For this exercise, copy all the data exactly and include none of the pictures.

Records for this exercise:
··········

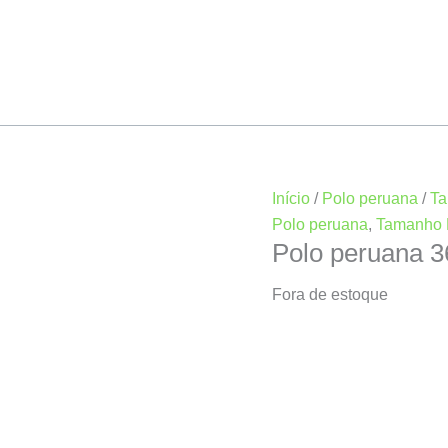
Início
/
Polo peruana
/
Ta
Polo peruana
,
Tamanho 
Polo peruana 
Fora de estoque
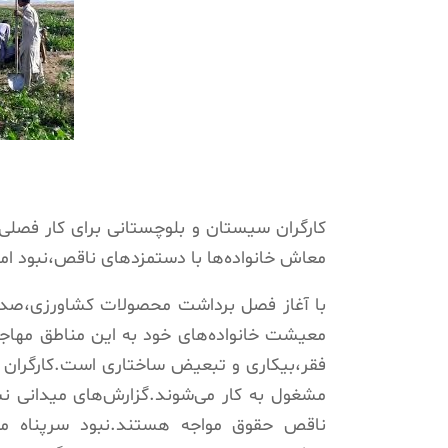
کارگران سیستان و بلوچستانی برای کار فصلی ب
معاش خانواده‌ها با دستمزدهای ناقص،نبود امک
با آغاز فصل برداشت محصولات کشاورزی،صدها
معیشت خانواده‌های خود به این مناطق مهاج
فقر،بیکاری و تبعیض ساختاری است.کارگران م
مشغول به کار می‌شوند.گزارش‌های میدانی نش
ناقص حقوق مواجه هستند.نبود سرپناه من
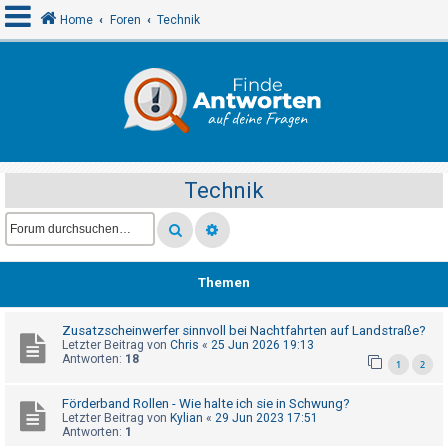
Home
Foren
Technik
A
n
m
e
Technik
l
d
e
n
Themen
Zusatzscheinwerfer sinnvoll bei Nachtfahrten auf Landstraße?
R
Letzter Beitrag von
Chris
«
25 Jun 2026 19:13
e
Antworten:
18
1
2
g
Förderband Rollen - Wie halte ich sie in Schwung?
i
Letzter Beitrag von
Kylian
«
29 Jun 2023 17:51
s
Antworten:
1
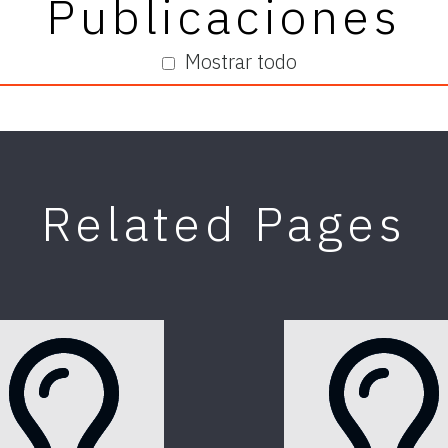
Publicaciones
Mostrar todo
Related Pages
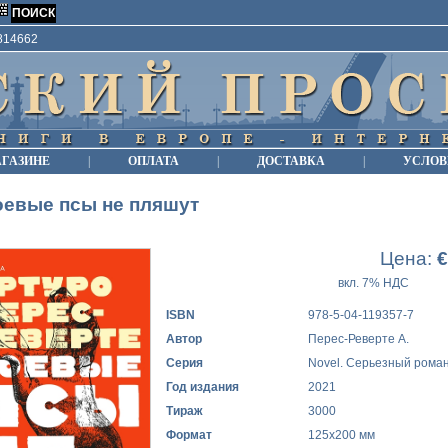
9814662
АГАЗИНЕ
|
ОПЛАТА
|
ДОСТАВКА
|
УСЛОВ
оевые псы не пляшут
Цена:
€
вкл. 7% НДС
ISBN
978-5-04-119357-7
Автор
Перес-Реверте А.
Серия
Novel. Серьезный рома
Год издания
2021
Тираж
3000
Формат
125x200 мм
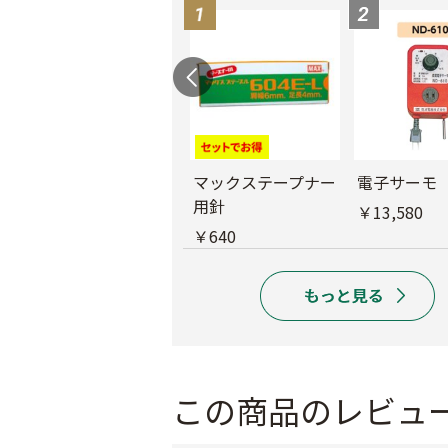
バインダー紐 ジュ
マックステープナー
電子サーモ
ート
用針
￥13,580
￥1,980
￥640
この商品のレビュ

··········

Task output:
Início
/
Polo peruana
/
Ta
Polo peruana
,
Tamanho 
Polo peruana 
Fora de estoque
کارگران سیستان و بلوچستانی برای کار فصلی ب
معاش خانواده‌ها با دستمزدهای ناقص،نبود امک
با آغاز فصل برداشت محصولات کشاورزی،صدها
معیشت خانواده‌های خود به این مناطق مهاج
فقر،بیکاری و تبعیض ساختاری است.کارگران م
مشغول به کار می‌شوند.گزارش‌های میدانی نش
ناقص حقوق مواجه هستند.نبود سرپناه من
Home
Foren
Technik
A
n
m
e
Technik
l
d
e
n
Themen
Zusatzscheinwerfer sinnvoll bei Nachtfahrten auf Landstraße?
R
Letzter Beitrag von
Chris
«
25 Jun 2026 19:13
e
Antworten:
18
1
2
g
Förderband Rollen - Wie halte ich sie in Schwung?
i
Letzter Beitrag von
Kylian
«
29 Jun 2023 17:51
s
Antworten:
1
Publicaciones
Mostrar todo
Related Pages
9814662
АГАЗИНЕ
|
ОПЛАТА
|
ДОСТАВКА
|
УСЛОВ
оевые псы не пляшут
Цена:
€
вкл. 7% НДС
ISBN
978-5-04-119357-7
Автор
Перес-Реверте А.
Серия
Novel. Серьезный рома
Год издания
2021
Тираж
3000
Формат
125x200 мм
バインダー紐 ジュ
マックステープナー
電子サーモ
ート
用針
￥13,580
￥1,980
￥640
この商品のレビュ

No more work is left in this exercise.